Copy exactly the line containing "wrist: (403, 779)" and all the lines that follow it to the end of the records, minus the pictures.
━━━ Data for this exercise ━━━
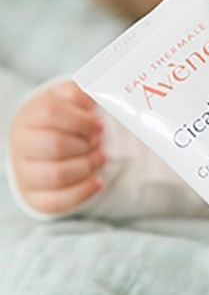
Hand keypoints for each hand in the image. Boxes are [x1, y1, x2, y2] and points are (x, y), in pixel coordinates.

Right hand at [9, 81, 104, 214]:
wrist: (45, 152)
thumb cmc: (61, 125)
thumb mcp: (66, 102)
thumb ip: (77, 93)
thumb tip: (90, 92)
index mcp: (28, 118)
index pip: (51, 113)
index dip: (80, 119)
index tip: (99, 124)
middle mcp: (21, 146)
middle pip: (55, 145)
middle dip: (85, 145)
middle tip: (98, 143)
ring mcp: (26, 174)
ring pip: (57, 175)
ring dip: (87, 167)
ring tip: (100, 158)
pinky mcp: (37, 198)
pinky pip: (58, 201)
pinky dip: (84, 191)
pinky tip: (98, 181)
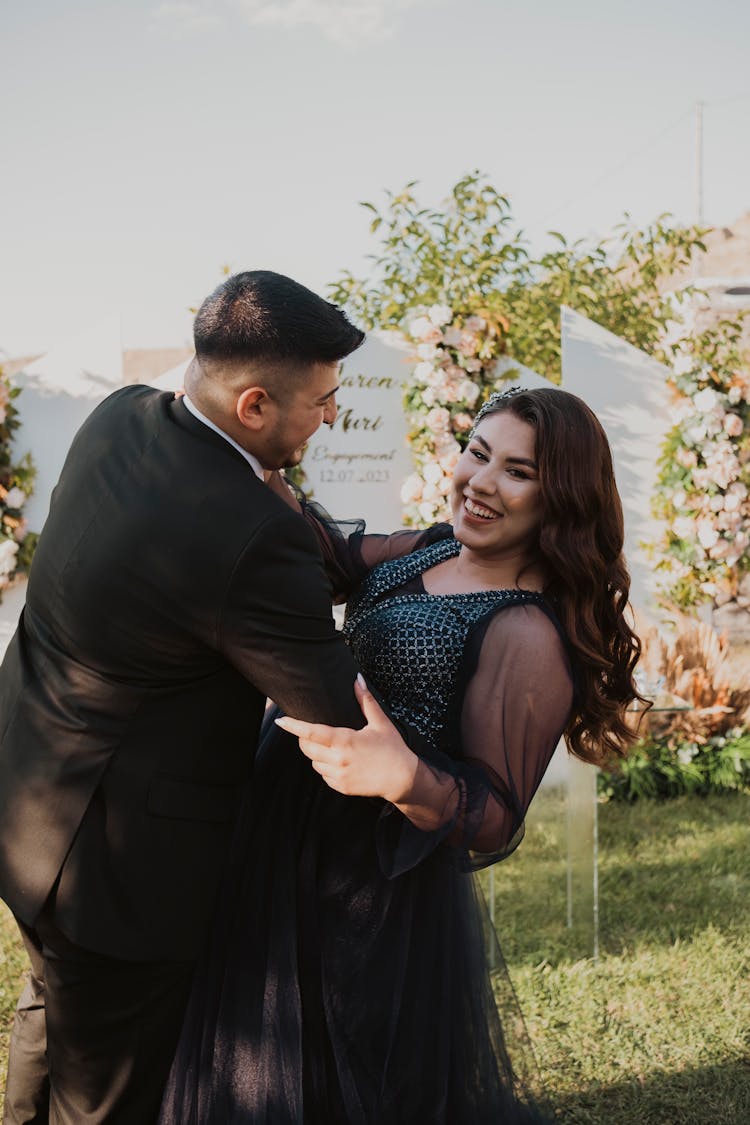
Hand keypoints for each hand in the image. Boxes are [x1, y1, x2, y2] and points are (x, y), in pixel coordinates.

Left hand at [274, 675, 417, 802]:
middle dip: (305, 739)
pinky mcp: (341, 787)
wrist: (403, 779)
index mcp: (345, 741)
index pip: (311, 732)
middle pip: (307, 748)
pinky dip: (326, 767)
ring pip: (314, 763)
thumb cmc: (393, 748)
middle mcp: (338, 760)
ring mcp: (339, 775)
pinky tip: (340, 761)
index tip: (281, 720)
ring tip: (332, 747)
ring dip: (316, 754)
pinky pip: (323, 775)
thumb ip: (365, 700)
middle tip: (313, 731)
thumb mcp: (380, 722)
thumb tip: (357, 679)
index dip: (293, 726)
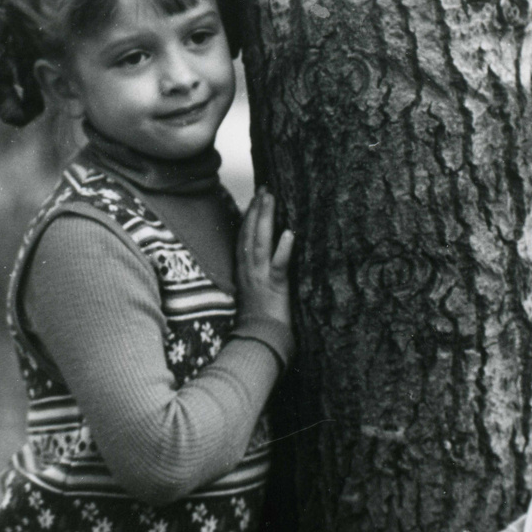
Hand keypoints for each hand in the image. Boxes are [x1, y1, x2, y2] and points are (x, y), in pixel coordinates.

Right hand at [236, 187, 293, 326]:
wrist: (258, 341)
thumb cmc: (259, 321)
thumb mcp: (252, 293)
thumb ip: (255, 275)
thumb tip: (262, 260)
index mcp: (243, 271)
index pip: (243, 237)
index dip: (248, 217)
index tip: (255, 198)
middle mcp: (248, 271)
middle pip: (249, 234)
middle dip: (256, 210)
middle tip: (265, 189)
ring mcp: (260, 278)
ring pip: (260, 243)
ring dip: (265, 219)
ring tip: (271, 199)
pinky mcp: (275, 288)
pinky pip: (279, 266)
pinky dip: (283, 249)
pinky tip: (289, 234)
━━━
- [Exercise output]
wrist: (403, 779)
index mcp: (345, 741)
index pip: (311, 732)
middle pip: (307, 748)
pinky dip: (326, 767)
ring pip: (314, 763)
thumb cmc: (393, 748)
middle mcp: (338, 760)
ring mcp: (339, 775)
pinky tip: (340, 761)
index tip: (281, 720)
ring tip: (332, 747)
ring dip: (316, 754)
pinky pip: (323, 775)
thumb ip: (365, 700)
middle tip: (313, 731)
thumb mcp: (380, 722)
thumb tip: (357, 679)
index dip: (293, 726)
Hand keypoints for each hand in the image. Boxes are [x1, y1, x2, y2] and points are (x, y), in pixel coordinates.

Right hand at [236, 187, 293, 326]:
wrist: (258, 341)
thumb cmc: (259, 321)
thumb mcp: (252, 293)
thumb ip: (255, 275)
thumb tip: (262, 260)
index mcp: (243, 271)
index pip: (243, 237)
index dip: (248, 217)
index tip: (255, 198)
middle mcp: (248, 271)
middle pip: (249, 234)
middle dip: (256, 210)
middle tip: (265, 189)
ring mcp: (260, 278)
ring pip: (260, 243)
ring dip: (265, 219)
ring tip: (271, 199)
pinky mcp: (275, 288)
pinky pip: (279, 266)
pinky dip: (283, 249)
pinky tip: (289, 234)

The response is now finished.